What to work on:
1. Quote from the Winograd convolution passage everything from "In some embodiments, optionally, the" down to "conventional Winograd convolution.".
2. Answer the following questions using the Winograd convolution passage.
(a) With what is the balancing tensor combined?
(b) What two tensors result from that combination?
(c) How does the number of operations in the inference phase compare with that of a conventional Winograd convolution?
3. List every tensor and scale factor named in the Winograd convolution passage.

In some embodiments, optionally, the apparatus may be configured to combine the balancing tensor with the first scale factor and the second scale factor, respectively, to obtain a first balancing scale tensor and a second balancing scale tensor. That is, the first scale factor and the balancing tensor are combined, and the second scale factor and the balancing tensor are also combined. In this way, the apparatus may only need to store these combined parameters, and a simplified balancing and quantization of the Winograd convolution may be achieved. In this case, the apparatus may be configured to perform the same number of operations in the inference phase as in the case of a conventional Winograd convolution.

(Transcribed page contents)
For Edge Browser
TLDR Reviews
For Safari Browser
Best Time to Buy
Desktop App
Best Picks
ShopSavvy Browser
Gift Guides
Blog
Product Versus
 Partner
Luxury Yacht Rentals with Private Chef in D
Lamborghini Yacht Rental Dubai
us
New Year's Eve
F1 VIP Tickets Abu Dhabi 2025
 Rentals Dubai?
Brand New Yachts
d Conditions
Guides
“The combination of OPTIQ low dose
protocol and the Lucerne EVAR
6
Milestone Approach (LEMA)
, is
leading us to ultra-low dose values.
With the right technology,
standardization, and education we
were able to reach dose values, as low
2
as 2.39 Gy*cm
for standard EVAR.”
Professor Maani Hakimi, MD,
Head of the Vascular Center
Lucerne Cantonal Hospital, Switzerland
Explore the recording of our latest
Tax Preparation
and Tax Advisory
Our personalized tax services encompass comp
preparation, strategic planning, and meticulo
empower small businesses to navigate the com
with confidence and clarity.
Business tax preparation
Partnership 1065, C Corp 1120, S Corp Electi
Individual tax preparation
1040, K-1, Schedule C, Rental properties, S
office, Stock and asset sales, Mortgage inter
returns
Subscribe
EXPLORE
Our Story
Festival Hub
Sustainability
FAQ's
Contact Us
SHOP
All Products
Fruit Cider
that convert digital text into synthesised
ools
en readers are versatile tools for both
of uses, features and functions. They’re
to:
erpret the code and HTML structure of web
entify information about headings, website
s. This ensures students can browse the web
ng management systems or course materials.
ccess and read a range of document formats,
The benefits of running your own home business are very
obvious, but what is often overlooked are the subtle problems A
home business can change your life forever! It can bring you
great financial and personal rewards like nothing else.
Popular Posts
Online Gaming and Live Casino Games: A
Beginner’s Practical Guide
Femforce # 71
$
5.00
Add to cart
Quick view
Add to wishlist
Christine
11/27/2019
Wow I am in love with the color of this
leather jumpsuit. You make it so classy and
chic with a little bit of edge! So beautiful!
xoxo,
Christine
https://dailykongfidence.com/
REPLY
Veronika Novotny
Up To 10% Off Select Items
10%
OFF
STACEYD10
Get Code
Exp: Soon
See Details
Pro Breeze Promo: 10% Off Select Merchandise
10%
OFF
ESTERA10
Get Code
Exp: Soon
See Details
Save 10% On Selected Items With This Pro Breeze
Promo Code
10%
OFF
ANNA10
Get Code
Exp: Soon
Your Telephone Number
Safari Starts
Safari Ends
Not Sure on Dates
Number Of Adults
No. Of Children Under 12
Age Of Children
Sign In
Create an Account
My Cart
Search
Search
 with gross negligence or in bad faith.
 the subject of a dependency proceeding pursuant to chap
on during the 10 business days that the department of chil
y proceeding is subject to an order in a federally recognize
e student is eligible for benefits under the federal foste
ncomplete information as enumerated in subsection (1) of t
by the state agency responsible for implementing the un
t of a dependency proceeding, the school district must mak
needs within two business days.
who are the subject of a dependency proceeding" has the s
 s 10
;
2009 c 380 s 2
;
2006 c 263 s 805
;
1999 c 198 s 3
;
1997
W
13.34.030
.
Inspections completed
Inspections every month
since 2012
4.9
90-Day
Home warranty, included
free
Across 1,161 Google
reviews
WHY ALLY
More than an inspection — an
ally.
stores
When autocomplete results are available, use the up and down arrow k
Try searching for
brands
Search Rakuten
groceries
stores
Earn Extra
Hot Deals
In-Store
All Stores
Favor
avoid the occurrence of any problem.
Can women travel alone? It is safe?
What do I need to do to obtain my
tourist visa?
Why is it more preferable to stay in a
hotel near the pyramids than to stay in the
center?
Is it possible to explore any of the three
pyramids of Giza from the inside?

Replies:
1.
In some embodiments, optionally, the apparatus may be configured to combine the balancing tensor with the first scale factor and the second scale factor, respectively, to obtain a first balancing scale tensor and a second balancing scale tensor. That is, the first scale factor and the balancing tensor are combined, and the second scale factor and the balancing tensor are also combined. In this way, the apparatus may only need to store these combined parameters, and a simplified balancing and quantization of the Winograd convolution may be achieved. In this case, the apparatus may be configured to perform the same number of operations in the inference phase as in the case of a conventional Winograd convolution.

2.
(a) With the first scale factor and the second scale factor, respectively.
(b) A first balancing scale tensor and a second balancing scale tensor.
(c) It is the same number of operations.

3.
- balancing tensor
- first scale factor
- second scale factor
- first balancing scale tensor
- second balancing scale tensor